DUE: Tuesday, June 18th



in hard copy and to www.turnitin.com
Choose one of the following questions and construct a 1-2 page (250-500 word) typed response. It is not a formal essay but it should demonstrate your knowledge of the readings and the relationships between the texts that we are discussing: films, television series, novels, stories, and critical texts. Make sure that you go beyond plot summary to make an argument about the relationships between the texts, their specific details.


  1. Focusing on Victorian and subsequent revisions of the story of “Beauty and the Beast,” Laurence Talairach-Vielmas writes, “the revisions and transformations of the motifs and plot patterns of classical literary fairy tales serve to question and subvert the dominant socialization discourse meant to be internalized by children and adults through the fairy-tale reading experience” (290). Alex Flinn’s Beastly experiments with perspective and point of view to tell its version of the story. What does this retelling do to traditional representations of the story? Use the frames from his critical analysis to contextualize what this work shows us about the original story as well as its setting in our 21st century world.



  1. Daniel Barnz’s Beastly is a visual spectacle in its treatment of the “Beauty and the Beast” story, both Flinn’s novel and a longer history of retellings. How does Barnz use the medium of film to experiment with the story? How does he articulate Kyle/Hunter’s perspective on the curse and his situation? How does the film represent his “otherness”? What are the results? (Note: try to stay away from a film review here—instead discuss how the visual medium [as well as the screenplay] works with and against its sources. And, yes, Sara, you could even focus on the music of/in the film.)

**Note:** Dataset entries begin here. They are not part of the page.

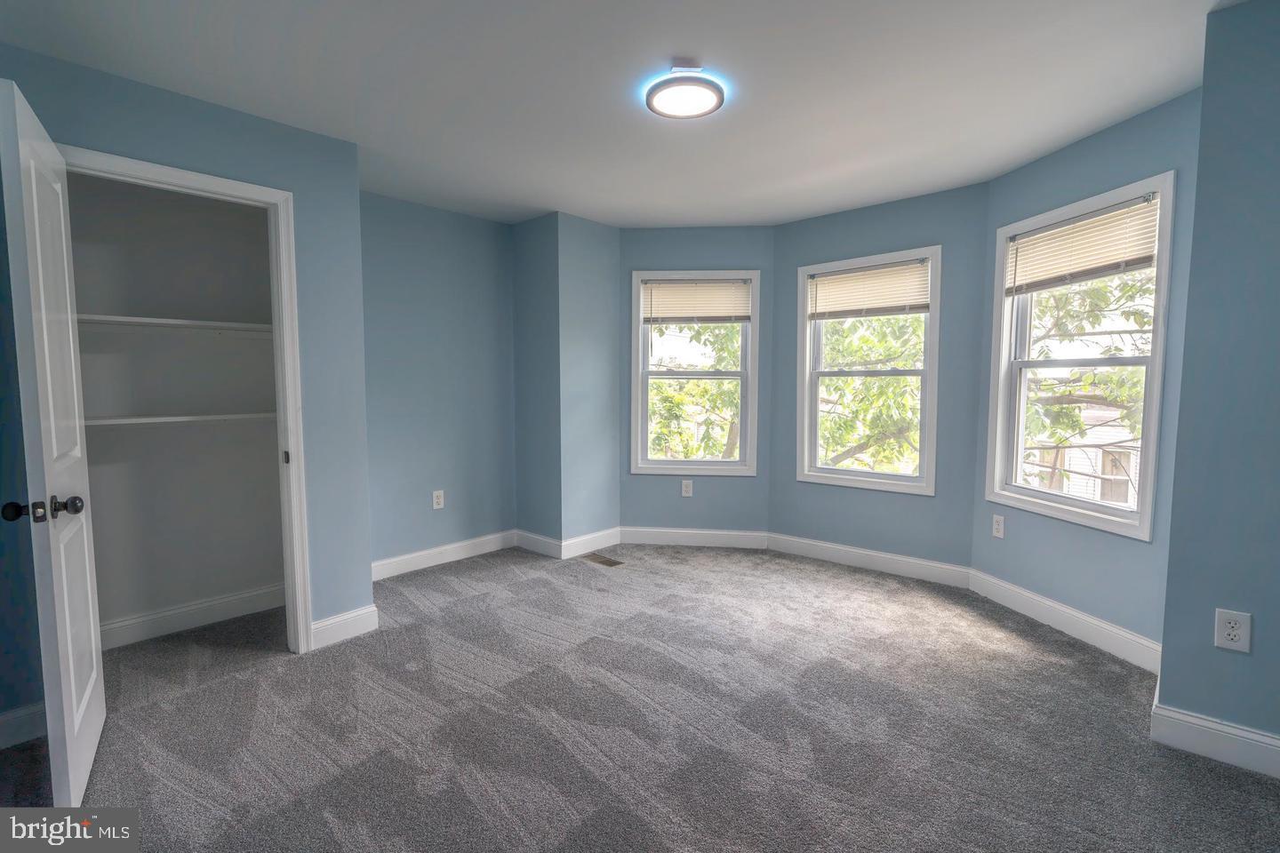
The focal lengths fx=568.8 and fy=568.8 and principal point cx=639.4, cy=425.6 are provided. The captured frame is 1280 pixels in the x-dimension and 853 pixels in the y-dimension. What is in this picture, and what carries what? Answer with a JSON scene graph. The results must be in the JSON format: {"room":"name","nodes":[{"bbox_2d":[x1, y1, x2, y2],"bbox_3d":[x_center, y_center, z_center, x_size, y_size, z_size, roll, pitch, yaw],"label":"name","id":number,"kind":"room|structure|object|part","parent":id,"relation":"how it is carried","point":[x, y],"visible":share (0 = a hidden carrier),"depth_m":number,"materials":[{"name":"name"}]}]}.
{"room":"bedroom","nodes":[
{"label":"bedroom","id":0,"kind":"room"},
{"bbox_2d":[64,173,285,642],"bbox_3d":[-2.322,-0.166,2.792,0.542,2.469,1.391,4,6,42],"label":"closet interior wall","id":1,"kind":"structure","parent":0,"point":[241,215],"depth_m":2.91,"materials":[{"name":"paint"}]},
{"bbox_2d":[78,313,276,335],"bbox_3d":[-2.224,-0.477,2.775,0.315,0.044,1.247,4,6,42],"label":"closet shelf","id":2,"kind":"object","parent":1,"relation":"attached to","point":[172,322],"visible":0.69,"depth_m":2.69,"materials":[{"name":"white"}]},
{"bbox_2d":[87,411,278,427],"bbox_3d":[-2.252,-0.035,2.805,0.304,0.040,1.389,4,6,42],"label":"closet shelf","id":3,"kind":"object","parent":1,"relation":"attached to","point":[184,419],"visible":0.64,"depth_m":2.72,"materials":[{"name":"white"}]},
{"bbox_2d":[97,584,284,649],"bbox_3d":[-2.354,0.986,2.919,0.017,0.123,1.261,4,6,42],"label":"baseboard","id":4,"kind":"structure","parent":1,"relation":"attached to","point":[161,615],"depth_m":2.94,"materials":[{"name":"white paint"}]},
{"bbox_2d":[0,42,371,723],"bbox_3d":[-2.041,-0.129,2.286,0.127,2.453,1.743,4,6,42],"label":"closet wall","id":5,"kind":"structure","parent":0,"point":[212,110],"depth_m":2.62,"materials":[{"name":"blue paint"}]},
{"bbox_2d":[0,700,47,749],"bbox_3d":[-2.355,1.071,1.835,0.016,0.122,0.837,4,6,42],"label":"baseboard","id":6,"kind":"structure","parent":5,"relation":"attached to","point":[1,720],"depth_m":2.01,"materials":[{"name":"white paint"}]},
{"bbox_2d":[60,142,314,653],"bbox_3d":[-1.878,0.033,2.383,0.161,2.110,0.783,4,6,42],"label":"door frame","id":7,"kind":"structure","parent":5,"relation":"attached to","point":[164,170],"depth_m":2.56,"materials":[{"name":"white paint"}]},
{"bbox_2d":[0,76,107,805],"bbox_3d":[-1.854,0.098,1.817,0.730,2.041,0.166,4,6,42],"label":"closet door","id":8,"kind":"structure","parent":7,"relation":"attached to","point":[93,652],"depth_m":1.65,"materials":[{"name":"white paint"}]},
{"bbox_3d":[-1.743,0.242,1.616,0.074,0.062,0.086,4,6,42],"label":"doorknob","id":9,"kind":"part","parent":8,"relation":"part of","materials":[{"name":"black metal"}]},
{"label":"doorknob","id":10,"kind":"part","parent":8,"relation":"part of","materials":[{"name":"metal"}]},
{"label":"strike plate","id":11,"kind":"part","parent":7,"relation":"part of","materials":[{"name":"metal"}]},
{"bbox_2d":[309,604,379,648],"bbox_3d":[-1.468,0.996,2.823,0.015,0.124,0.309,4,6,42],"label":"baseboard","id":12,"kind":"structure","parent":5,"relation":"attached to","point":[337,620],"depth_m":2.81,"materials":[{"name":"white paint"}]},
{"bbox_2d":[360,190,516,573],"bbox_3d":[-1.476,-0.260,3.902,0.139,2.462,1.572,4,6,42],"label":"alcove wall","id":13,"kind":"structure","parent":0,"point":[442,300],"depth_m":3.89,"materials":[{"name":"blue paint"}]},
{"bbox_2d":[432,489,444,509],"bbox_3d":[-1.398,0.514,3.949,0.009,0.127,0.077,4,6,42],"label":"wall socket","id":14,"kind":"object","parent":13,"relation":"attached to","point":[436,500],"visible":0.99,"depth_m":3.94,"materials":[{"name":"white plastic"}]},
{"bbox_2d":[370,530,515,580],"bbox_3d":[-1.439,0.906,3.915,0.016,0.124,1.437,4,6,42],"label":"baseboard","id":15,"kind":"structure","parent":13,"relation":"attached to","point":[412,556],"depth_m":3.95,"materials":[{"name":"white paint"}]},
{"bbox_2d":[510,211,619,555],"bbox_3d":[-0.402,-0.277,4.289,0.149,2.463,0.621,4,6,42],"label":"corner wall","id":16,"kind":"structure","parent":0,"point":[592,240],"depth_m":4.18,"materials":[{"name":"paint"}]},
{"bbox_2d":[514,529,563,558],"bbox_3d":[-0.753,0.882,4.256,0.526,0.124,0.016,4,6,42],"label":"baseboard","id":17,"kind":"structure","parent":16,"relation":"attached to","point":[530,543],"depth_m":4.23,"materials":[{"name":"white paint"}]},
{"bbox_2d":[558,526,621,559],"bbox_3d":[-0.355,0.879,4.298,0.015,0.125,0.612,4,6,42],"label":"baseboard","id":18,"kind":"structure","parent":16,"relation":"attached to","point":[585,538],"depth_m":4.26,"materials":[{"name":"white paint"}]},
{"bbox_2d":[0,0,1236,228],"bbox_3d":[0.048,-1.391,2.010,4.930,0.124,4.717,4,6,42],"label":"ceiling","id":19,"kind":"structure","parent":0,"point":[534,204],"depth_m":2.23,"materials":[{"name":"white paint"}]},
{"bbox_2d":[645,66,726,119],"bbox_3d":[0.183,-1.325,2.267,0.307,0.065,0.306,4,6,42],"label":"ceiling light","id":20,"kind":"object","parent":19,"relation":"attached to","point":[715,91],"visible":0.99,"depth_m":2.22,"materials":[{"name":"white plastic"}]},
{"bbox_2d":[0,542,1279,852],"bbox_3d":[-0.034,1.155,2.159,5.186,0.113,5.041,4,6,42],"label":"carpet floor","id":21,"kind":"structure","parent":0,"point":[286,675],"depth_m":2.08,"materials":[{"name":"grey carpet"}]},
{"bbox_2d":[583,552,624,567],"bbox_3d":[-0.266,0.956,4.062,0.312,0.007,0.134,4,6,42],"label":"floor vent","id":22,"kind":"object","parent":21,"relation":"in","point":[604,561],"visible":0.97,"depth_m":4.04,"materials":[{"name":"brown metal"}]},
{"bbox_2d":[616,224,774,539],"bbox_3d":[0.431,-0.293,4.417,1.295,2.481,0.154,-1,5,6],"label":"wall","id":23,"kind":"structure","parent":0,"point":[708,488],"depth_m":4.36,"materials":[{"name":"paint"}]},
{"bbox_2d":[680,479,693,496],"bbox_3d":[0.366,0.487,4.415,0.076,0.129,0.008,1,4,6],"label":"wall outlet","id":24,"kind":"object","parent":23,"relation":"attached to","point":[690,491],"visible":0.98,"depth_m":4.41,"materials":[{"name":"white plastic"}]},
{"bbox_2d":[616,526,771,549],"bbox_3d":[0.405,0.873,4.413,1.216,0.127,0.016,-1,5,6],"label":"baseboard","id":25,"kind":"structure","parent":23,"relation":"attached to","point":[644,536],"depth_m":4.40,"materials":[{"name":"white paint"}]},
{"bbox_2d":[629,268,759,477],"bbox_3d":[0.419,-0.400,4.421,0.954,1.556,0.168,1,4,7],"label":"window","id":26,"kind":"structure","parent":23,"relation":"in","point":[665,466],"depth_m":4.40,"materials":[{"name":"white"}]},
{"bbox_2d":[640,277,751,324],"bbox_3d":[0.425,-0.941,4.328,0.810,0.362,0.048,1,4,6],"label":"window blind","id":27,"kind":"object","parent":26,"relation":"attached to","point":[740,292],"visible":0.99,"depth_m":4.32,"materials":[{"name":"plastic"}]},
{"bbox_2d":[769,178,990,575],"bbox_3d":[1.564,-0.253,3.914,1.482,2.459,0.148,4,6,42],"label":"bay center wall","id":28,"kind":"structure","parent":0,"point":[810,229],"depth_m":3.66,"materials":[{"name":"paint"}]},
{"bbox_2d":[793,244,941,494],"bbox_3d":[1.570,-0.357,3.945,0.933,1.574,0.164,4,6,42],"label":"window","id":29,"kind":"structure","parent":28,"relation":"in","point":[868,484],"depth_m":3.92,"materials":[{"name":"white"}]},
{"bbox_2d":[807,256,930,319],"bbox_3d":[1.541,-0.911,3.863,0.819,0.373,0.045,4,6,42],"label":"window blind","id":30,"kind":"object","parent":29,"relation":"attached to","point":[832,277],"visible":0.98,"depth_m":3.84,"materials":[{"name":"plastic"}]},
{"bbox_2d":[767,531,972,588],"bbox_3d":[1.506,0.906,3.909,1.338,0.125,0.016,4,6,42],"label":"baseboard","id":31,"kind":"structure","parent":28,"relation":"attached to","point":[828,546],"depth_m":3.84,"materials":[{"name":"white paint"}]},
{"bbox_2d":[971,86,1199,660],"bbox_3d":[2.224,-0.178,2.841,0.148,2.463,1.245,-1,4,-12],"label":"right wall","id":32,"kind":"structure","parent":0,"point":[1100,153],"depth_m":2.70,"materials":[{"name":"blue paint"}]},
{"bbox_2d":[992,513,1005,538],"bbox_3d":[2.073,0.581,3.288,0.009,0.123,0.075,-1,4,-11],"label":"wall outlet","id":33,"kind":"object","parent":32,"relation":"attached to","point":[997,533],"visible":0.99,"depth_m":3.28,"materials":[{"name":"white plastic"}]},
{"bbox_2d":[968,568,1161,674],"bbox_3d":[2.142,0.978,2.917,0.015,0.129,1.153,-1,4,-11],"label":"baseboard","id":34,"kind":"structure","parent":32,"relation":"attached to","point":[1083,618],"depth_m":2.83,"materials":[{"name":"white paint"}]},
{"bbox_2d":[983,168,1176,541],"bbox_3d":[2.214,-0.301,2.889,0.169,1.588,0.899,-1,4,-12],"label":"window","id":35,"kind":"structure","parent":32,"relation":"in","point":[1156,359],"depth_m":2.87,"materials":[{"name":"white"}]},
{"bbox_2d":[1004,191,1159,296],"bbox_3d":[2.159,-0.860,2.821,0.047,0.359,0.760,-1,4,-11],"label":"window blind","id":36,"kind":"object","parent":35,"relation":"attached to","point":[1095,225],"visible":0.96,"depth_m":2.76,"materials":[{"name":"plastic"}]},
{"bbox_2d":[1154,0,1279,768],"bbox_3d":[2.261,-0.090,1.646,1.029,2.440,0.184,4,6,42],"label":"right wall","id":37,"kind":"structure","parent":0,"point":[1163,677],"depth_m":1.85,"materials":[{"name":"blue paint"}]},
{"bbox_2d":[1149,696,1279,779],"bbox_3d":[2.293,1.075,1.614,1.234,0.126,0.016,4,6,42],"label":"baseboard","id":38,"kind":"structure","parent":37,"relation":"attached to","point":[1205,735],"depth_m":1.91,"materials":[{"name":"white paint"}]},
{"bbox_2d":[1213,608,1251,652],"bbox_3d":[1.939,0.670,1.861,0.076,0.126,0.009,4,6,42],"label":"wall outlet","id":39,"kind":"object","parent":37,"relation":"attached to","point":[1228,625],"visible":0.99,"depth_m":1.86,"materials":[{"name":"white plastic"}]},
{"label":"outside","id":40,"kind":"structure","parent":0,"visible":0},
{"label":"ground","id":41,"kind":"structure","parent":40,"visible":0},
{"bbox_2d":[647,323,741,460],"bbox_3d":[0.747,-0.195,10.262,4.676,7.015,4.524,4,6,42],"label":"tree","id":42,"kind":"object","parent":41,"relation":"on","point":[705,327],"visible":0.24,"depth_m":9.52,"materials":[{"name":"green plant"}]},
{"bbox_2d":[816,312,925,472],"bbox_3d":[3.456,0.090,8.913,4.491,7.234,4.199,4,6,42],"label":"tree","id":43,"kind":"object","parent":41,"relation":"on","point":[898,379],"visible":0.31,"depth_m":8.06,"materials":[{"name":"green plant"}]},
{"bbox_2d":[1022,401,1141,505],"label":"neighboring house","id":44,"kind":"structure","parent":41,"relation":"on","point":[1066,456],"materials":[{"name":"white plastic"}]},
{"bbox_2d":[1021,267,1151,501],"bbox_3d":[5.822,0.204,7.108,4.564,7.122,4.408,4,6,42],"label":"tree","id":45,"kind":"object","parent":41,"relation":"on","point":[1048,381],"visible":0.3,"depth_m":6.70,"materials":[{"name":"green plant"}]}
]}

  1. Flinn’s Beastly can be read as a metafictional text on reading and writing stories, particularly fairy tales. Consider this novel’s self-conscious approach to fairy tales and other works of literature. How does it engage with a literary and critical history? You might trace the connections to some of the texts referenced in the novel or instead consider how the novel offers critical approaches within its structure (along the lines we’ve discussed, for example, feminist and psychoanalytic readings). Or you might entirely focus on the experimental “chat room” structure, how that frames the narrative and comments on its story/stories.




  1. The story of “Beauty and the Beast” is one that centers on transformation as well as wish-fulfillment. Discuss how transformation (or even “shape-shifting”) is central to Beastly, both the novel and film. You might consider how it adapts this concept from the earlier works and/or revises its terms. You might connect this representation of transformation to Aronofsky’s Black Swan as well as the selection of Brothers Grimm’s stories that we are focusing on to frame your argument.